Phoebe Maares vom Journalism Studies Center an der Uni Wien ergänzt: “Lokaljournalismus funktioniert, weil er zur Identität des Publikums gehört. Dafür müssen allerdings die Menschen, die in diesen lokalen Medien arbeiten, Teil der Community sein.” Die Vorarlberger Nachrichten seien ein gutes Beispiel, wie das funktioniert, sagt Maares. Sie warnt aber: “Wir sehen in der Forschung viele ausgedünnte Redaktionen. Wenige Leute müssen vieles leisten. Das widerspricht natürlich diesem Communitygedanken, dass man zu den Menschen rausgeht und mit ihnen spricht.” Auch sie betont, dass Investigativnachrichten gefragt sind. Allerdings: “Lokaljournalismus ist auch dazu da, positive Nachrichten der Gemeinschaft hervorzuheben.”

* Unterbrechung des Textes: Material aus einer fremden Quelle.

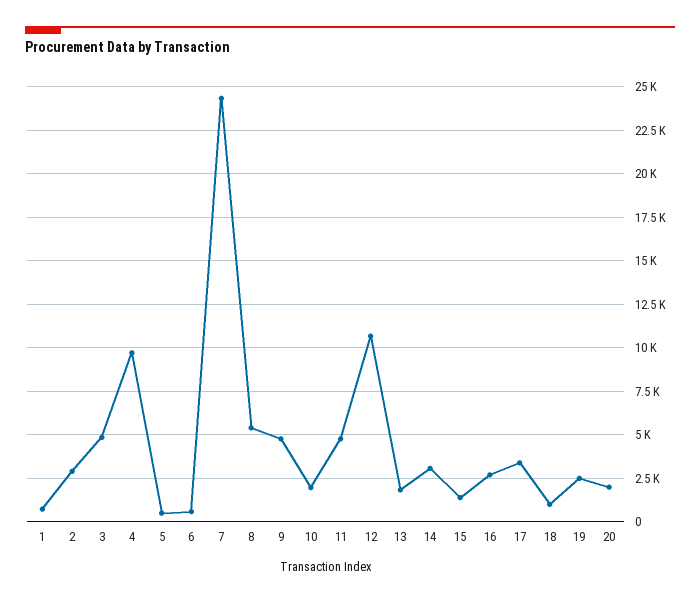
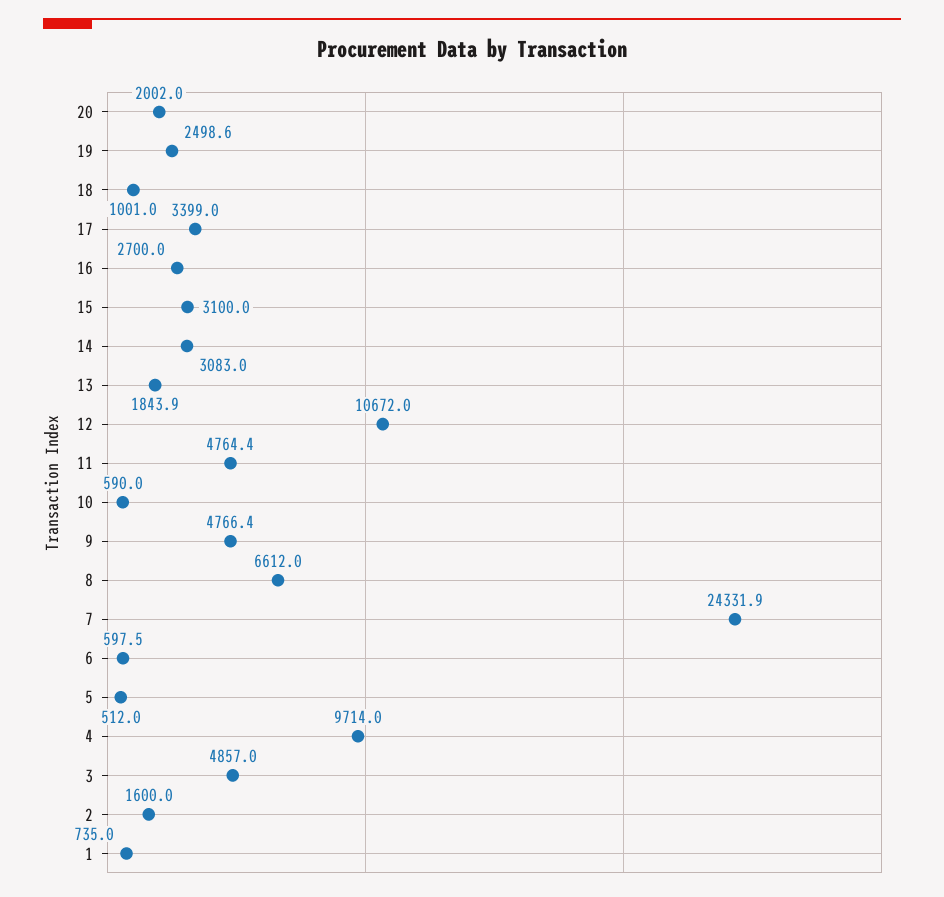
  {
    "1": 735,
-   "2": 3000,
+   "2": 1600,
    "3": 4857,
    "4": 9714,
    "5": 512,
    "6": 597.5,
    "7": 24331.9,
-   "8": 5500,
+   "8": 6612,
    "9": 4766.4,
-   "10": 2000,
+   "10": 590,
    "11": 4764.4,
    "12": 10672,
    "13": 1843.9,
    "14": 3083,
-   "15": 1500,
+   "15": 3100,
    "16": 2700,
    "17": 3399,
    "18": 1001,
    "19": 2498.6,
    "20": 2002
  }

Gegengewicht zu globalen Plattformen
Zählen Sie zu Leserinnen und Lesern unter 30, ist die Chance groß, dass dieser Artikel über eine Timeline des digitalen Netzwerkes Ihrer Wahl in Ihr Blickfeld gespült worden ist. Sie werden in dieser Timeline wenig regionalen Journalismus finden, außer von den wenigen regionalen Medien. “Wenn wir ein Gegengewicht zu den globalen Plattformen setzen wollen, dann muss das Lokaljournalismus sein”, ist auch Josef Seethaler von der Österreichischen Akademie der Wissenschaft überzeugt. “Das geht gar nicht anders. Die global relevanten Themen kommen über unzählige Kanäle. Aber vor Ort im lokalen Raum sind diese globalen Plattformen nicht zu Hause.”

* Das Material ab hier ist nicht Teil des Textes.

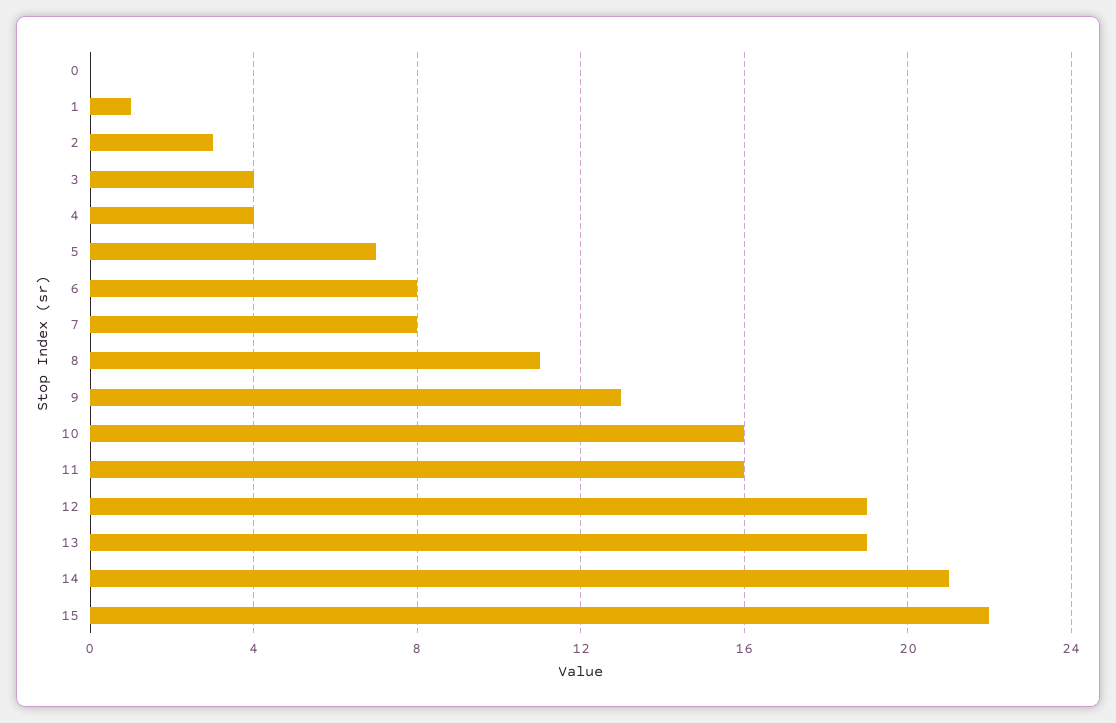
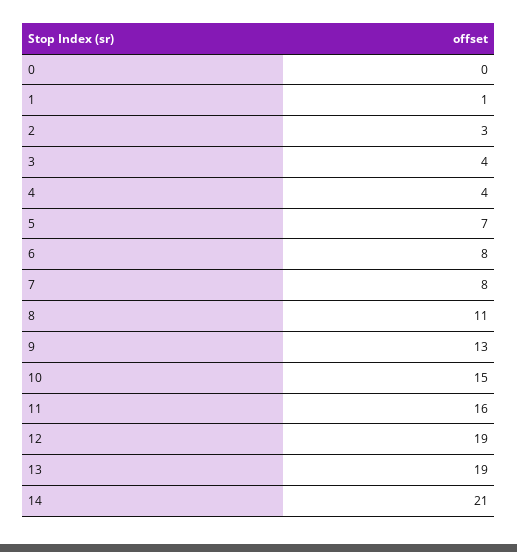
  {
    "0": 0,
    "1": 1,
    "2": 3,
    "3": 4,
    "4": 4,
    "5": 7,
    "6": 8,
    "7": 8,
    "8": 11,
    "9": 13,
-   "10": 16,
+   "10": 15,
    "11": 16,
    "12": 19,
    "13": 19,
-   "14": 21,
+   "14": 21
-   "15": 22
  }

Was aber eben auch klar ist: Professioneller Journalismus kostet Geld. Und an diese Front kämpfen viele Medienhäuser. Denn so offen müssen wir sein: Falls Sie diesen Text auf einem Blatt Papier lesen, zählen Sie, liebe Leserinnen und Leser, zwar in Vorarlberg noch zur Mehrheit der VN-Leserinnen und -Leser, aber der Anteil des Printpublikums nimmt ab. Und damit auch der Anteil der Printabos. Im Alter zwischen 45 und 54 Jahren ist der Anteil der Menschen, die sich digital informieren und jener, die sich traditionell informieren, mit rund 24 Prozent in etwa gleich hoch. Menschen ab 55 informieren sich mehrheitlich traditionell. Bei den 18- bis 24-Jährigen sieht es allerdings ganz anders aus: Fast 40 Prozent informieren sich digital, weniger als 20 Prozent traditionell. Das geht aus dem aktuellen Reuters Digital News Report hervor. Er zeigt aber auch, vor welchem Problem die Medien damit stehen: 14,3 Prozent der Österreicherinnen und Österreicher haben im vergangenen Jahr für Online-Nachrichten bezahlt. Allerdings befinden sich darunter wiederum überproportional viel junge Menschen. Trotzdem zeigt sich: Professioneller Journalismus muss Argumente liefern, damit Sie, liebe Leserinnen und Leser, auch dafür bereit sind, diese Dienstleistung zu bezahlen. “Aber das ist ein Problem, das alle Medien betrifft”, sagt Phoebe Maares.
Wir jedenfalls werden weiterhin versuchen, Ihnen professionellen und regionalen Journalismus zu liefern – und damit für Ihre Mitgliedschaft im regionalen Klub der Vorarlberger Nachrichten zu werben. In den vergangenen 160 Jahren Landeszeitung und über 70 Jahren Vorarlberger Nachrichten ist das Zusammenspiel zwischen Ihnen und uns ja sehr gut gelungen. Auf viele weitere Jahrzehnte Journalismus für Vorarlberg.